My wife bottled a brew while I was out of town and forgot to take a FG. If I take an FG out of a bottle, is there some quantitative correction I can apply? I understand that it won't be all that accurate, but I would like within a few percent.

Are there techniques I can use (like letting the beer go flat or something)?

Thanks.
 
What was your og of the batch.... and what did it read when you just tested it. How long has the beer been bottled? It most likely will not be carbed if it has not been too long but I am guessing only a point or so would be added from the bottling sugar.
 
The closest you will get is to measure FG after the bottles are carbonated. Doesn't make any difference now, does it? I'd just wait until the bottles are ready and measure FG in your first glass. If you measure now, the unfermented sugar could add points to the gravity, and I dont know how much. If fermented out, the difference to true FG should be negligible.
 
OK, I'll try to shake any sticky CO2 off of the hydrometer, but is there any feeling on how much that will throw things off?

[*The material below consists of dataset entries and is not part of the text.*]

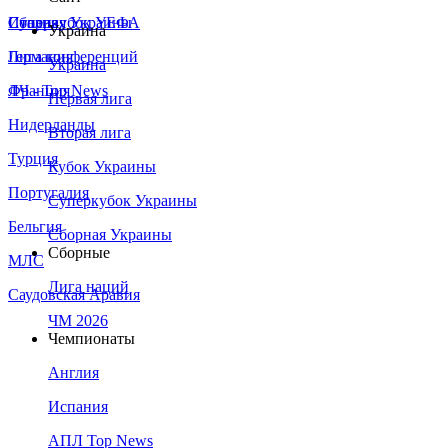
Сборная Украины
Италия
Суперкубок УЕФА
Украина
Германия
Лига конференций
Украина
Франция
ЛЧ - Top News
Первая лига
Нидерланды
Вторая лига
Турция
Кубок Украины
Португалия
Суперкубок Украины
Бельгия
Сборная Украины
Сборные
МЛС
Лига наций
Саудовская Аравия
ЧМ 2026
Чемпионаты
Англия
Испания
АПЛ Top News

It's been bottled for almost 3 weeks--I work as a merchant mariner so I'm out of town for lengthy periods.
 
Oh, and my OG was huge. I don't even want to tell you because I made a mistake in the calculations while designing the recipe.
 
OK, I'll try to shake any sticky CO2 off of the hydrometer, but is there any feeling on how much that will throw things off?

It's been bottled for almost 3 weeks--I work as a merchant mariner so I'm out of town for lengthy periods.

Not sure I follow your concept of sticky CO2. What we're talking about is the effect of bottling sugar on the density of the beer. More sugar equals higher density or gravity measured by your hydrometer. Once your sugar has been consumed by yeast (bottle conditioning) the gravity should be pretty close to your gravity before adding the bottling sugar, which is the FG you wanted to know.
 
OH! Duh! I didn't think about carbonation. I'm so used to measuring gravities on flat beer.

Absolutely wait for the beer to go flat. Leave overnight gets my vote.
 
You definitely want the beer warm and flat... for the first and only time.

Never heard those words together before.

Yeah, I was just thinking that the CO2 bubbles sticking to the hydrometer would add buoyancy. Alrighty, well I'll let you all know how it turns out--though I have nothing to compare results with. I'll pretend I'm on the Mythbusters and draw conclusions from insufficient data.
 
After your beer is carbonated, just pour it into a blender and let 'er rip, or pour the beer between a couple of glasses several times until the carbonation goes away. Then take a gravity reading along with the temperature, and adjust your reading based on the temp.